O prazo é de cinco dias. Moraes também determina a remoção integral, em uma
hora, de “todos os anúncios, textos e informações” veiculadas, impulsionadas ou
propagadas a partir do blog oficial da Google “com ataques ao PL 2630,
inclusive aqueles que se referem como PL da Censura”, sob multa de R$ 150 mil
por hora de descumprimento por cada anúncio. Em 48 horas, as empresas também
deverão enviar relatórios sobre os anúncios realizados e os valores
investidores, bem como os termos sugeridos pelo buscador Google relativos ao
assunto. Em despacho, o magistrado fala em utilização de “mecanismos imorais e
ilegais” e diz que condutas recentes das empresas – que se posicionaram contra
a aprovação do projeto – podem configurar abuso de poder econômico e “flagrante
induzimento e instigação à manutenção de diversas condutas criminosas
praticadas pelas milícias digitais”. O ministro afirma que o Google estaria
impulsionando site próprio chamando o Projeto de Lei 2630/2020 de “PL da
Censura” e divulgando textos de ataque à matéria, além de induzindo as buscas
sore “PL da Censura”; a empresa também estaria anunciando sem rótulo em
plataformas do Meta (Instagram, Facebook e WhatsApp) e mostrando na página
inicial mensagens contra o texto; a primeira página da ferramenta de busca
estaria sugerindo vídeos contra o projeto de lei; e o YouTube também fazendo um
“alerta urgente” sobre o impacto do texto para os criadores de conteúdos. Por
sua vez, o ministro cita que o Brasil Paralelo fez anúncio no buscador do Google
contra o PL e o Spotify, contrariando as próprias regras, estaria veiculando
anúncio político do Google contra o projeto.
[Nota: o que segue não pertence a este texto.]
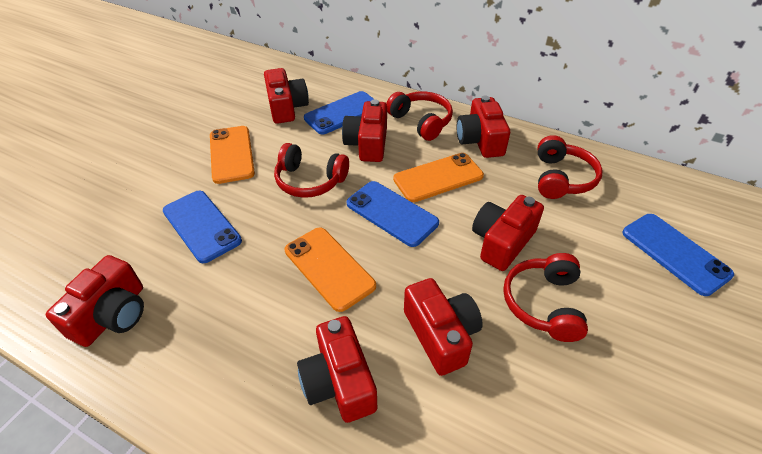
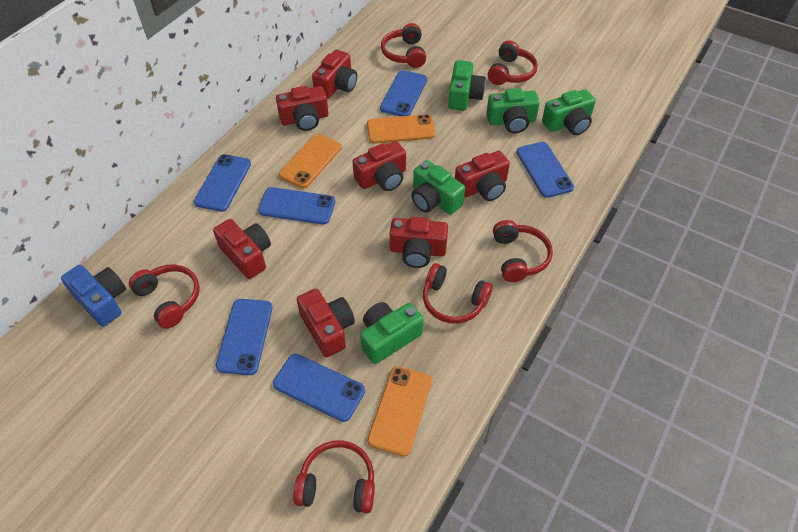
blue camera: none = 0 -> [61,265,126,327] = 1
blue phone: [163,191,242,263] [304,91,374,135] [347,181,439,247] [622,214,734,296] = 4 -> [194,154,251,212] [216,299,273,375] [258,187,335,225] [273,354,365,422] [380,70,427,116] [516,142,574,198] = 6
green camera: none = 0 -> [360,302,423,364] [411,160,465,215] [448,60,486,111] [486,89,540,134] [542,89,596,135] = 5
red headphones: [274,143,349,198] [386,91,453,141] [503,253,588,342] [538,135,603,199] = 4 -> [129,264,200,329] [293,440,375,514] [381,23,426,68] [423,263,493,324] [488,40,538,85] [493,220,553,282] = 6

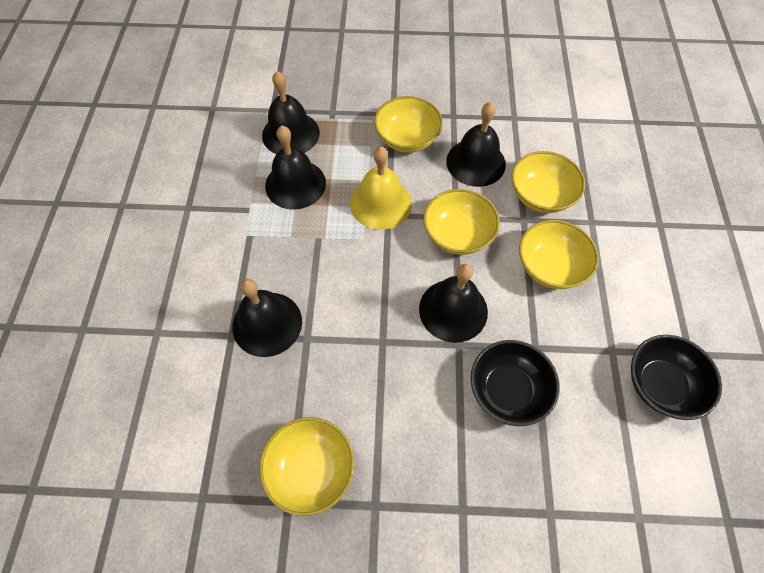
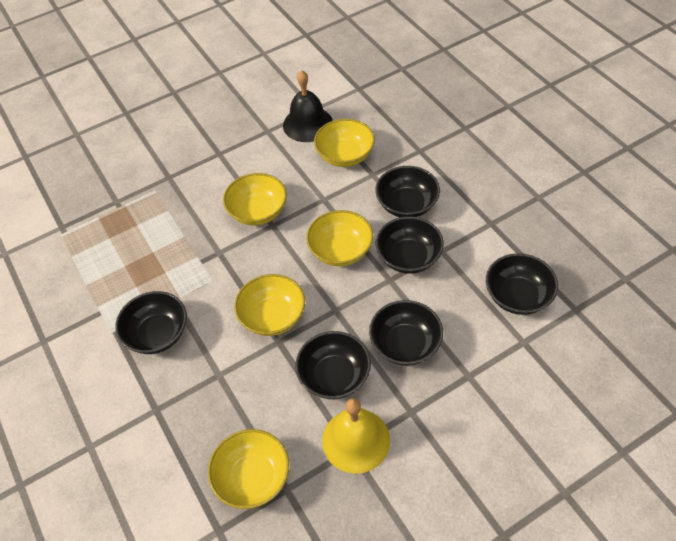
black bell: [233,279,302,357] [262,71,320,154] [265,126,326,210] [419,264,488,343] [446,102,506,187] = 5 -> [283,70,333,142] = 1
black bowl: [471,340,560,426] [631,335,722,420] = 2 -> [115,291,187,354] [295,331,371,399] [369,300,443,366] [375,166,440,217] [376,216,444,274] [486,253,558,315] = 6

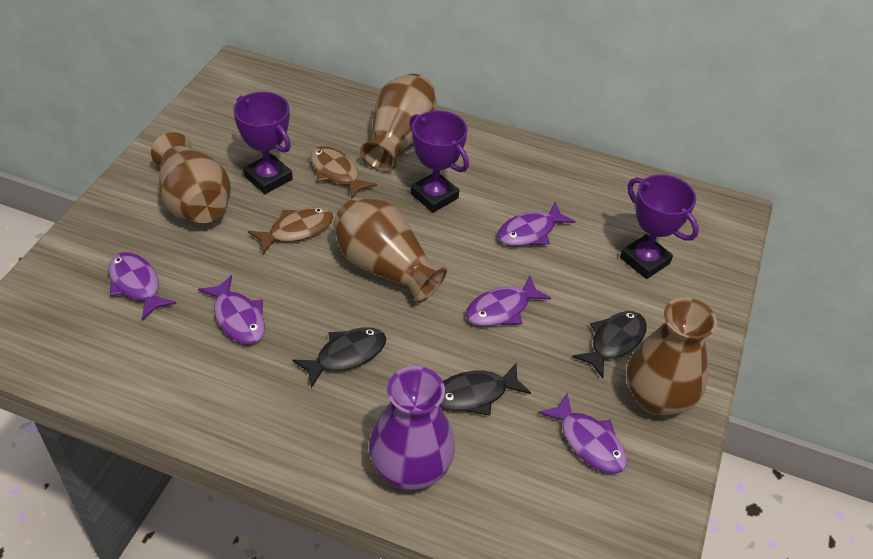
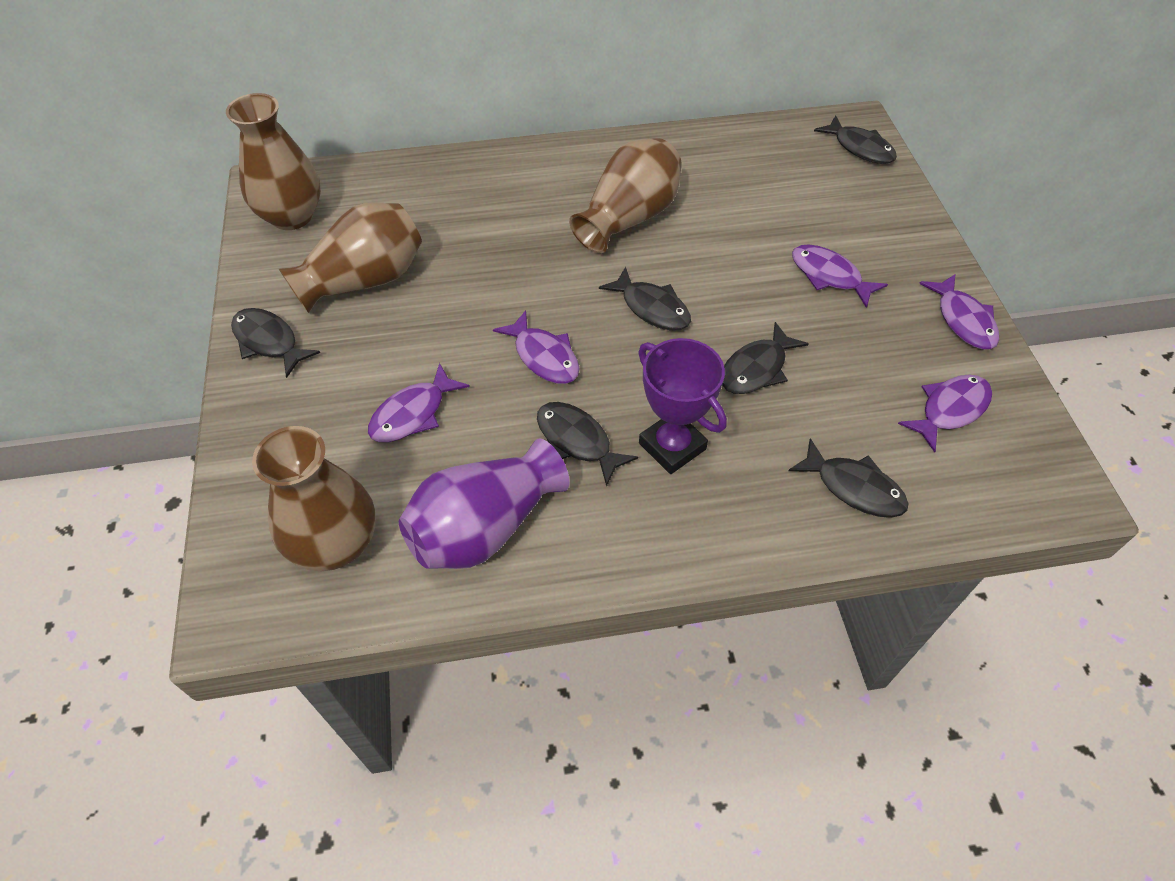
black fish: [293,327,386,389] [440,363,531,415] [572,311,647,378] = 3 -> [231,308,320,378] [537,402,638,487] [599,267,691,331] [722,322,808,394] [788,438,909,518] [814,115,897,164] = 6
brown fish: [248,207,333,254] [310,146,377,199] = 2 -> none = 0
purple trophy: [233,92,293,194] [409,110,469,213] [620,174,699,279] = 3 -> [638,338,727,474] = 1

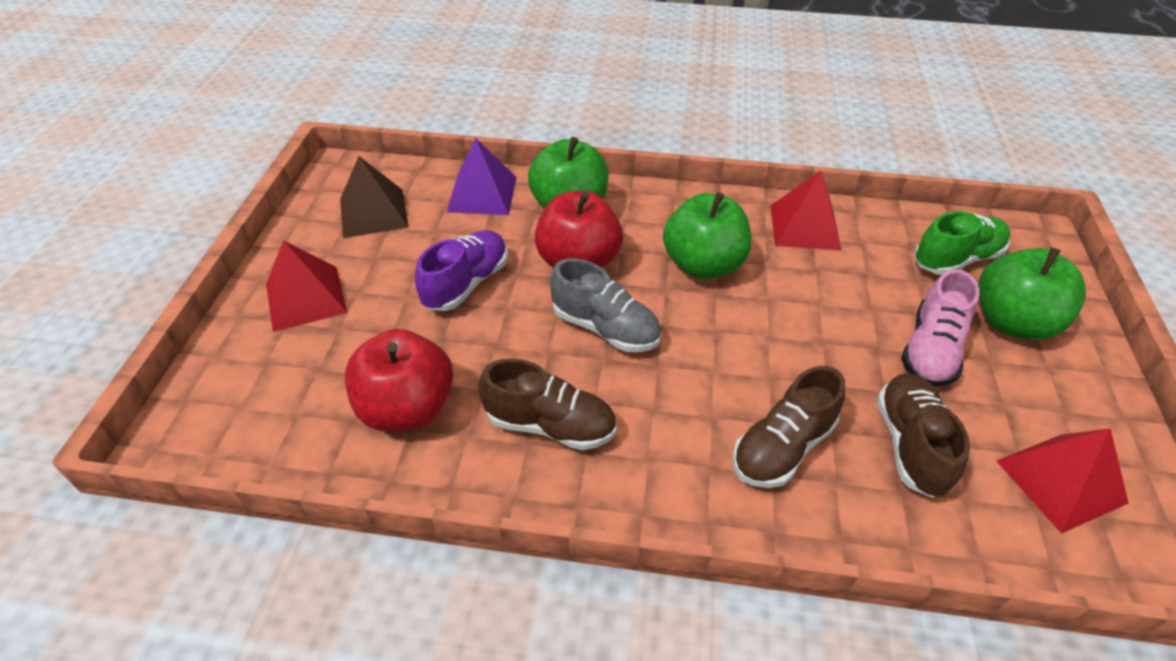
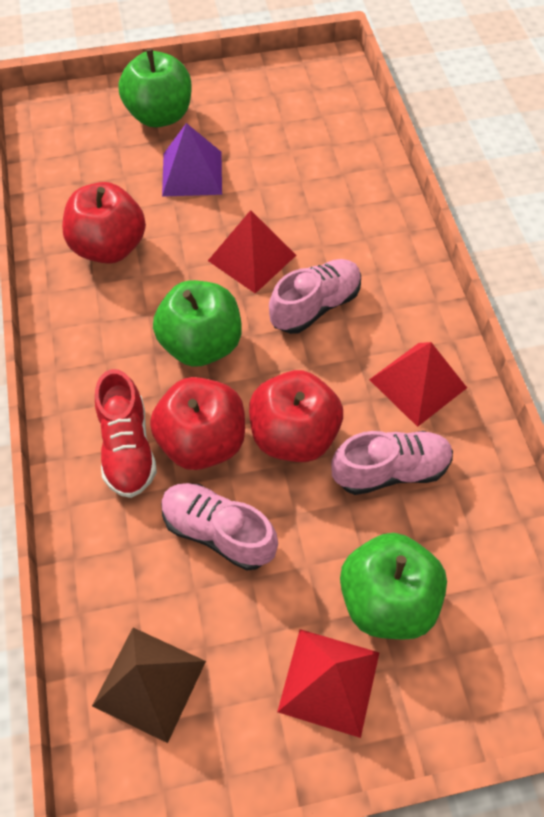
brown shoe: [479,359,616,450] [733,366,845,488] [877,373,970,498] = 3 -> none = 0
green shoe: [914,211,1011,275] = 1 -> none = 0
grey shoe: [550,258,661,352] = 1 -> none = 0
pink shoe: [901,269,980,387] = 1 -> [161,483,278,571] [269,259,361,334] [331,431,453,495] = 3
purple shoe: [415,230,508,311] = 1 -> none = 0
red apple: [345,329,453,432] [535,191,623,268] = 2 -> [62,182,146,264] [150,377,245,470] [249,370,343,462] = 3
red shoe: none = 0 -> [95,369,157,498] = 1

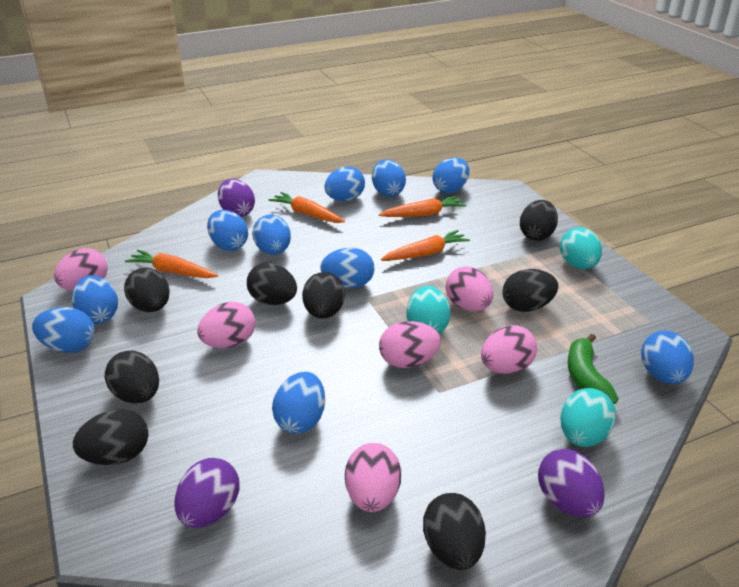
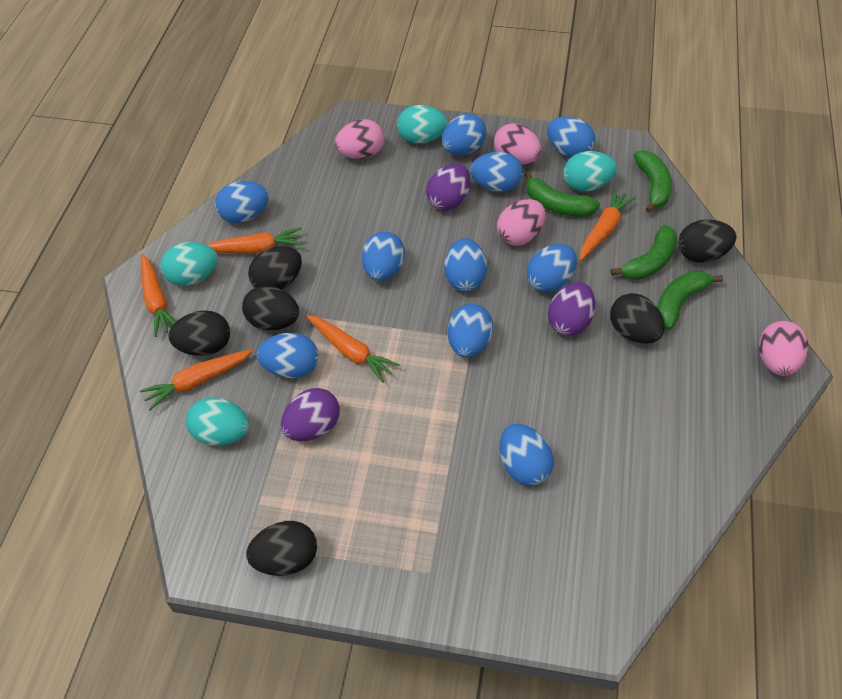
black egg: [73,409,149,465] [105,351,159,404] [124,267,170,312] [247,263,297,305] [302,272,345,319] [423,493,486,570] [502,269,558,312] [520,200,558,241] = 8 -> [169,310,230,356] [242,286,299,330] [246,521,317,576] [248,246,302,290] [610,293,665,344] [678,220,736,262] = 6
green banana: [567,334,618,404] = 1 -> [524,172,600,217] [610,225,677,280] [633,150,672,213] [657,270,723,330] = 4
orange carrot: [125,250,218,278] [268,192,345,223] [379,196,466,217] [381,230,470,261] = 4 -> [140,349,253,410] [141,254,175,337] [205,227,303,254] [306,315,400,383] [580,189,636,260] = 5
pink egg: [54,248,108,291] [197,302,255,348] [345,443,401,512] [379,321,441,368] [446,266,494,311] [481,325,537,374] = 6 -> [335,119,384,159] [494,123,541,165] [497,199,545,246] [759,321,808,376] = 4
turquoise egg: [406,286,451,334] [560,227,602,269] [560,388,616,447] = 3 -> [160,242,218,286] [186,397,249,446] [397,105,447,144] [564,151,617,192] = 4

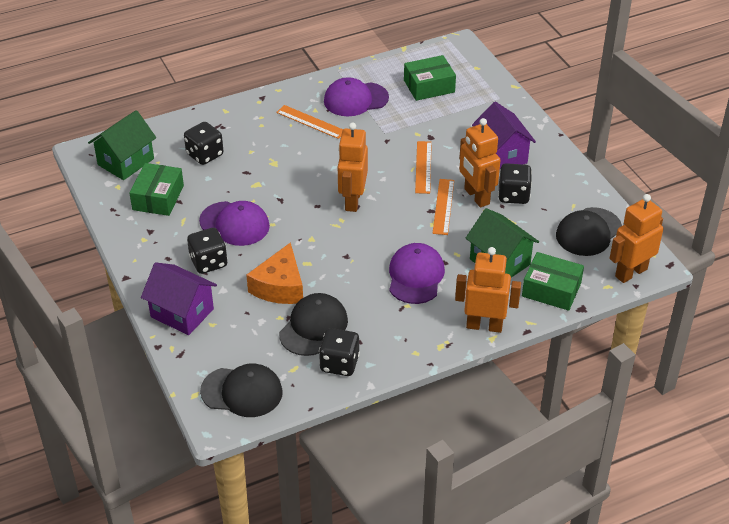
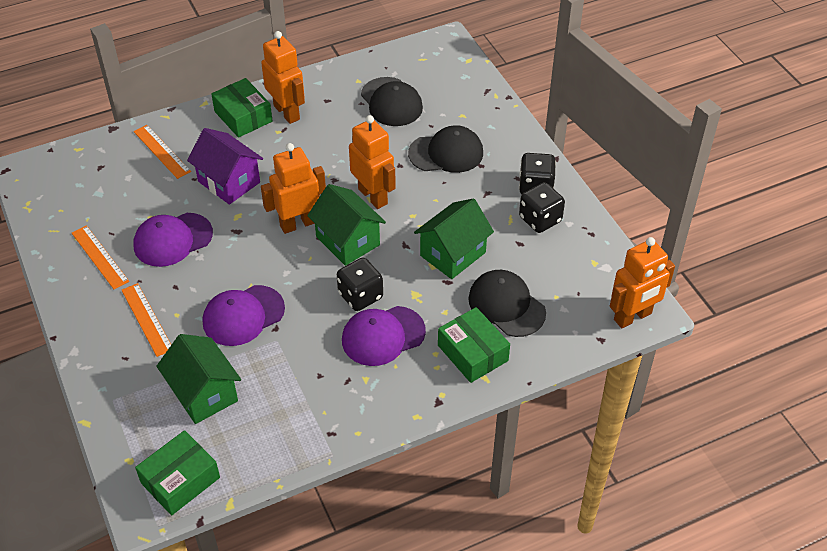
black dice: [184,122,223,165] [187,228,228,274] [319,328,360,376] [498,163,532,204] = 4 -> [337,258,383,311] [519,153,556,194] [519,182,565,233] = 3
green house: [88,110,156,180] [466,208,539,278] = 2 -> [156,334,241,424] [307,184,386,266] [414,198,494,279] = 3
orange cheese: [246,242,303,304] = 1 -> none = 0
purple house: [141,262,217,335] [472,102,536,168] = 2 -> [187,128,263,205] = 1

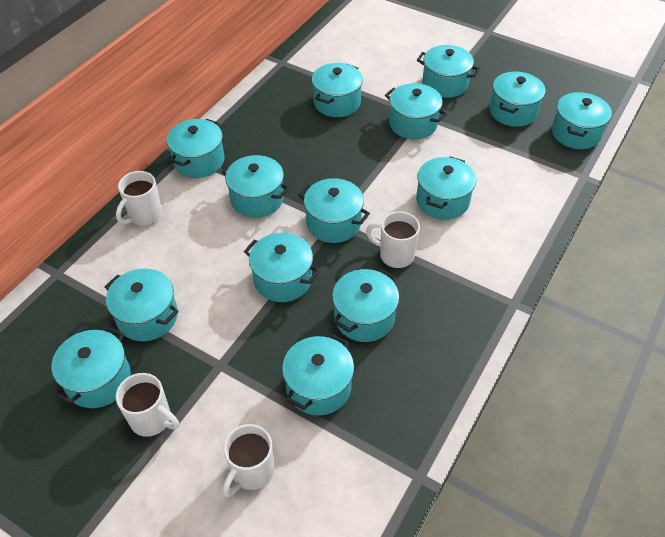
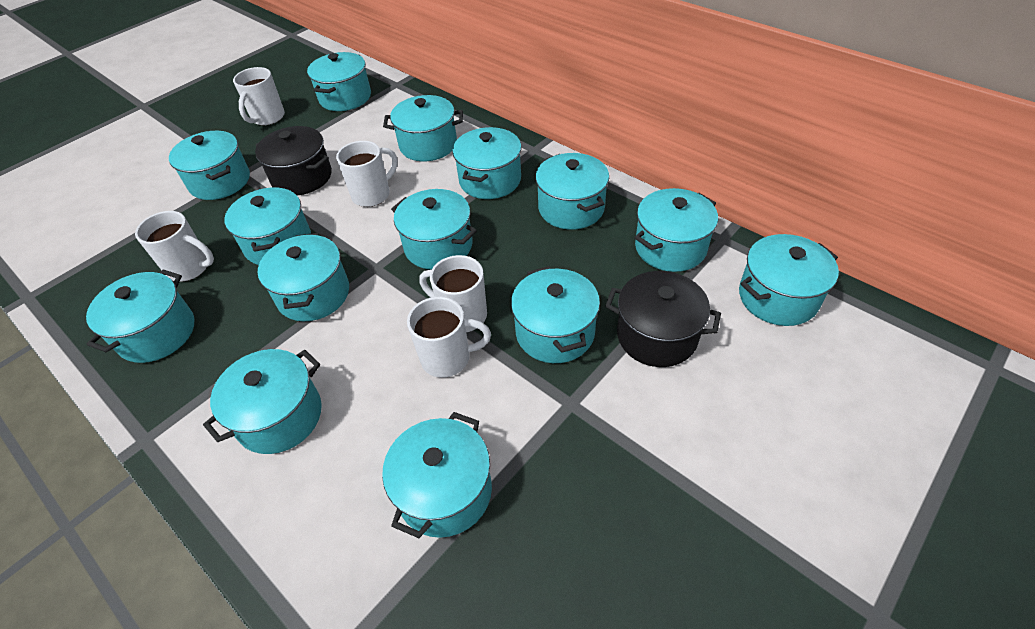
black pot: none = 0 -> [255,126,332,195] [605,271,721,367] = 2
white mug: [116,171,162,226] [116,373,179,437] [223,424,274,497] [366,211,420,268] = 4 -> [135,211,214,282] [233,67,285,126] [336,141,398,207] [407,297,491,378] [419,255,487,332] = 5

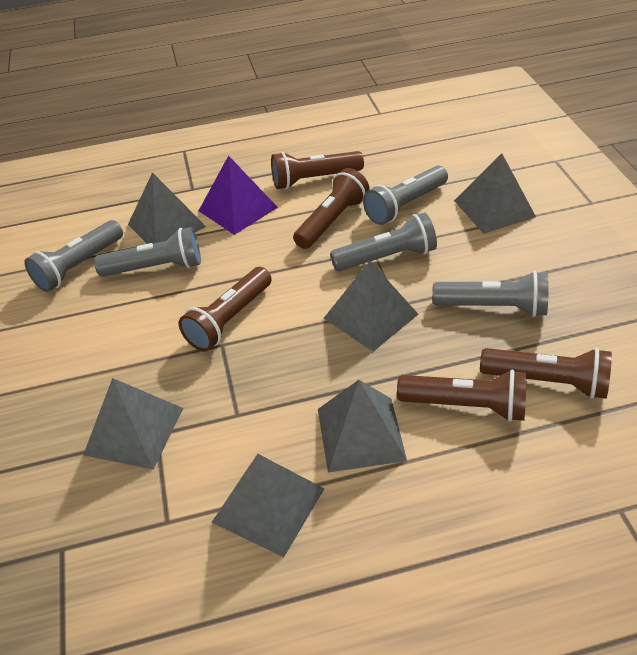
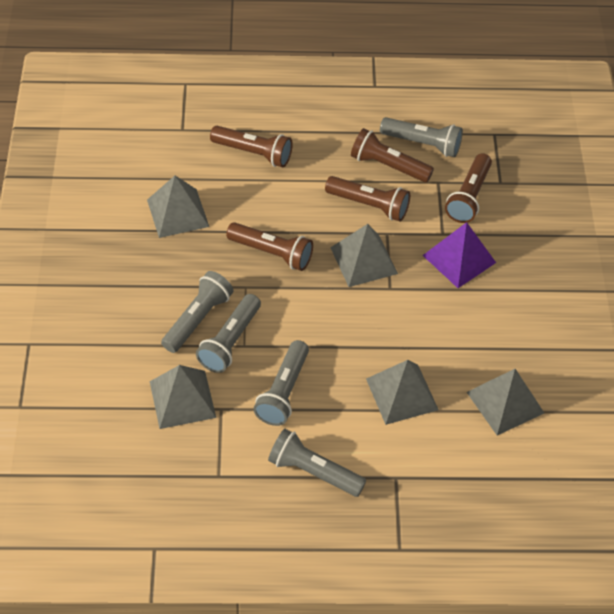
grey pyramid: [83,378,183,470] [128,172,206,244] [212,454,325,557] [318,380,407,473] [324,261,418,351] [454,153,536,234] = 6 -> [147,176,209,238] [150,365,216,429] [330,224,398,287] [366,360,439,425] [467,369,544,435] = 5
Ainda segundo o despacho do STF,
o Google e Meta também deverão, no prazo de 48 horas, explicar os métodos e
algoritmos de impulsionamento e induzimento à busca sobre “PL da
Censura”, bem como os critérios, anúncio sem rótulos, indicação de fontes
“hiper partidárias na primeira página de busca”. O Google também deverá indicar
as buscas relativas ao PL 2630 entre 20 de maio e 2 de maio, enquanto o Brasil
Paralelo e o Spotify terão que apontar os motivos de terem veiculado anúncio
político do Google. No depoimento, as empresas terão ainda que explicar “as
razões de terem autorizado a utilização dos mecanismos narrados na presente
decisão que podem, em tese, constituir abuso de poder econômico, bem como,
eventualmente, caracterizar ilícita contribuição com a desinformação praticada
pelas milícias digitais nas redes sociais”.